Which TV Ad Babe Is For You: Progressive’s Flo, Toyota’s Jan, or AT&T’s Lily?

If you can't escape them, you may as well pick sides. My husband has.

Flo, Jan, Lily.

Flo, Jan, Lily.

First there was Flo, the kooky TV spokeswoman for Progressive Insurance, stuck inside her weird futuristic white sales habitat, bundling things together, demonstrating the Name Your Price tool and monitoring the security cameras.

I didn’t mind Flo. She was different, a little bit Manic Pixie Dream Girl, quirky without being off-putting. Once she headed out of the store, though, Flo began to seem more sinister. She tried to pick up strangers riding motorcycles. She had that bizarre encounter in the rain with a young man. Was he her lover? Her customer? I didn’t want to speculate about Flo’s love life. I liked her because she was flirtatious without flaunting her sexuality — fun and feminine (sort of) and nonthreatening when she popped up in the lulls of college football games.

Apparently I wasn’t the only person who liked Flo, because not only did her string of commercials grow longer and longer — she was suddenly confronted by a rival. That would be Jan, the Toyota Girl.

I know, I know; Jan is clearly a woman, an adult, not a girl. But she’s girlish, and girlish is annoying. Flo at least gets out and about. Jan just sits at her desk, wearing her plastic Jan smile, chirping to a long line of newcomers about the Toyotathon Sales Event, which so far as I can tell takes place year-round. Jan is like an intern, awkward and eager, cooing over babies, shaking hands with dogs, groveling to customers without a shred of dignity. Unlike Flo, Jan doesn’t have a love life; she gets her thrills vicariously via that Toyota shopper with the (admittedly) hunky puppy-saving, latte-bringing boyfriend. Which is why I was so shocked when, during the NBA playoffs last week, my husband Doug announced, “I think Jan’s pregnant.”

I have a sister named Jan. There was no way she was pregnant. “Are you crazy?” I asked.

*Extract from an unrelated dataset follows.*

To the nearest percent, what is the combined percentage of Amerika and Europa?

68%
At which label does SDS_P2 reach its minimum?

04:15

Doug pointed to the screen. “That Jan.”

“Oh,” I said.

I should say right up front that Doug and Jan have a history. Not my sister Jan — the TV Jan. He thinks she’s hot. I don’t see it. She’s really just the latest in a long line of I-just-don’t-get-it women Doug finds hot. I first noticed the phenomenon with Teri Garr some 30 years ago. Even today, Doug will stop and watch any movie starring Teri Garr when he clicks on it: Tootsie, Close Encounters, Mr. Mom(!).

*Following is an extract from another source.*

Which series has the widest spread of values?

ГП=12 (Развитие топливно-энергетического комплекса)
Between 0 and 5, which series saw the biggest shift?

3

I’ve learned by now you can’t argue men out of such attractions — but then, how often do you run across After Hours on late-night? Jan, on the other hand, pops up all the time. Curious about Jan’s swelling midsection, I turned to Google and found she is indeed with child. Toyota and its ad company, Saatchi & Saatchi, are going to use her pregnancy as a way to advance Jan’s storyline, according to MediaPost. Since it took Toyota two years of focus groups and tests of 500 potential spokespersons to find Jan, this is understandable, I guess. Even if Jan doesn’t really have a storyline. Just a lot of customers.

She does have an “unofficial Facebook page” on which guys who agree with Doug post things like, “I think Laurel [that’s Laurel Coppock, who plays Jan] has more sunshine in her face than most any actress I’ve ever seen” and “If Jan were a Toyota what model would she be and what options would she come with?” (Ewwwww!)

Okay, dudes, whatever. Jan’s going to make the Phillies season seem awfully long. But at least she and Flo have got some new competition: Lily, the AT&T store manager who sniffs out competing Verizon salespeople and tells Grant Hill all about her high-school basketball career.

Lily is an amalgam of Flo and Jan — perky and quirky but not so frantic as Flo, helpful and eager but not so phony as Jan. I think she’s the best of the lot. And since she seems so young, I’m looking forward to following her storyline — perhaps through college graduation, courtship, marriage, kids and even grandkids.

Toyota and Progressive are nice companies, I’m sure. But AT&T dates all the way back to 1876 and Alexander Graham Bell. Coincidentally, Bell always considered the telephone, his greatest invention, to be an intrusion. I can only imagine what he’d think of Lily, Flo and Jan.